══ BRANO
A partire dal 2011, poi, Lunaria ha aperto anche il sito cronachediordinariorazzismo.org con lo scopo di raccontare , giorno dopo giorno, le storie delle persone discriminate e vittime di violenze basate sulla razza, sull’etnia, sul colore della pelle. Raccontare storie e persone non numeri,quindi, con l’intento “di ricordare che la xenofobia e il razzismo, lungi dall’essere fenomeni straordinari e estemporanei, imputabili a individui solitari, sono radicati nel nostro paese da molto tempo e fanno parte di un contesto, sono cioè fenomeni sociali, strutturali, ordinari e sistemici, in cui giocano un ruolo centrale gli attori collettivi: le istituzioni, i partiti e gli operatori dei media, innanzitutto.”[ citazione dal sito] 

Un archivio della memoria, dunque, mentre per i dati statistici si può fare riferimenti ai siti dell’UNAR – Ufficio Nazionale Antidiscriminazioni Razziali e dell’Osservatorio per la sicurezza contro gli atti discriminatori – OSCAD

Ma torniamo alla nostra domanda: gli italiani sono razzisti?

Non è nostra intenzione generalizzare ma quello che è certo è che un gran numero di italiani sono caduti in un vortice di regressione culturale e sociale. 

Dopo la crisi economica del 2008, infatti, l’Italia, impoverita dalle fughe in  avanti servite nei decenni passati a dare corpo al miracolo economico e ad una potenza economica a livello mondiale, si è ritrovata in un contesto in cui la popolazione, vittima  di aspettative decrescenti, diseguaglianze sociali, paura di scendere nella  scala sociale, ha costruito una società del rancore,  frammentata, debole, chiusa e regressiva, vittima dei pregiudizi  e degli stereotipi, incapace di accettare gli altri, soprattutto se diversi.

Questa considerazione nasce da una base statistica molto chiara, frutto della ricerca “Miti del rancore, miti per la crescita: verso un immaginario collettivo per lo sviluppo” curata dal CENSISnel 2018.

Nella ricerca emerge che 7 italiani su 10 nel 2018 sono contrari al matrimonio con una persona più vecchia di almeno vent’anni o dello stesso sesso, oltre che a quello con persone di differente religione, in particolare islamica. 4 su 10, poi, non vedono di buon occhio l’unione con immigrati, asiatici o africani.

Il 95% degli italiani, poi, è convinto che nel 2018 per fare strada nella vita non occorra il titolo di studio o l’esperienza bensì conoscere le persone giuste, oppure provenire da una famiglia agiata (88%, diversamente da tedeschi, 61%; inglesi, 54%; francesi, 44%; svedesi, 38%) o avere fortuna (93% rispetto all’89% dei tedeschi, 77% dei francesi, 69% degli svedesi e 62% degli inglesi).

E ancora, emerge che nel 2018 i millennials danno un rilievo maggiore a social e smartphone, e che questa centralità dei nuovi device Ict è ancora più alta per i più giovani di età 18-29 anni, i quali sono portatori di una rottura ancora maggiore perché hanno un’attenzione inferiore per miti decisivi delle generazioni precedenti, come il posto fisso o la proprietà della casa.
════
LAVORO RICHIESTO —
Trascrivi parola per parola la parte del brano sul razzismo in Italia che si apre con le parole "Il 95% degli" e si chiude con "proprietà della casa.". Il materiale riportato qui di seguito è distinto dal brano e non ne fa parte.
══ MATERIALE FORNITO
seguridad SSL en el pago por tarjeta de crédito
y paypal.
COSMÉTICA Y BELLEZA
════
══ MATERIALE FORNITO
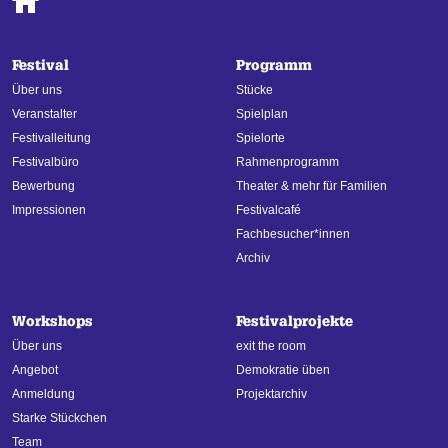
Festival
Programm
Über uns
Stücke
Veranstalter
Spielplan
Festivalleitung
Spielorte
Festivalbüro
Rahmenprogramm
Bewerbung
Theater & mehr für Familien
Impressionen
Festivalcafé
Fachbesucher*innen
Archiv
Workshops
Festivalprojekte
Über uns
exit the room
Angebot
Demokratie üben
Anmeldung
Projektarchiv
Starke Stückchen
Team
════
RISPOSTA SCRITTA —
Il 95% degli italiani, poi, è convinto che nel 2018 per fare strada nella vita non occorra il titolo di studio o l’esperienza bensì conoscere le persone giuste, oppure provenire da una famiglia agiata (88%, diversamente da tedeschi, 61%; inglesi, 54%; francesi, 44%; svedesi, 38%) o avere fortuna (93% rispetto all’89% dei tedeschi, 77% dei francesi, 69% degli svedesi e 62% degli inglesi).

E ancora, emerge che nel 2018 i millennials danno un rilievo maggiore a social e smartphone, e che questa centralità dei nuovi device Ict è ancora più alta per i più giovani di età 18-29 anni, i quali sono portatori di una rottura ancora maggiore perché hanno un’attenzione inferiore per miti decisivi delle generazioni precedenti, come il posto fisso o la proprietà della casa.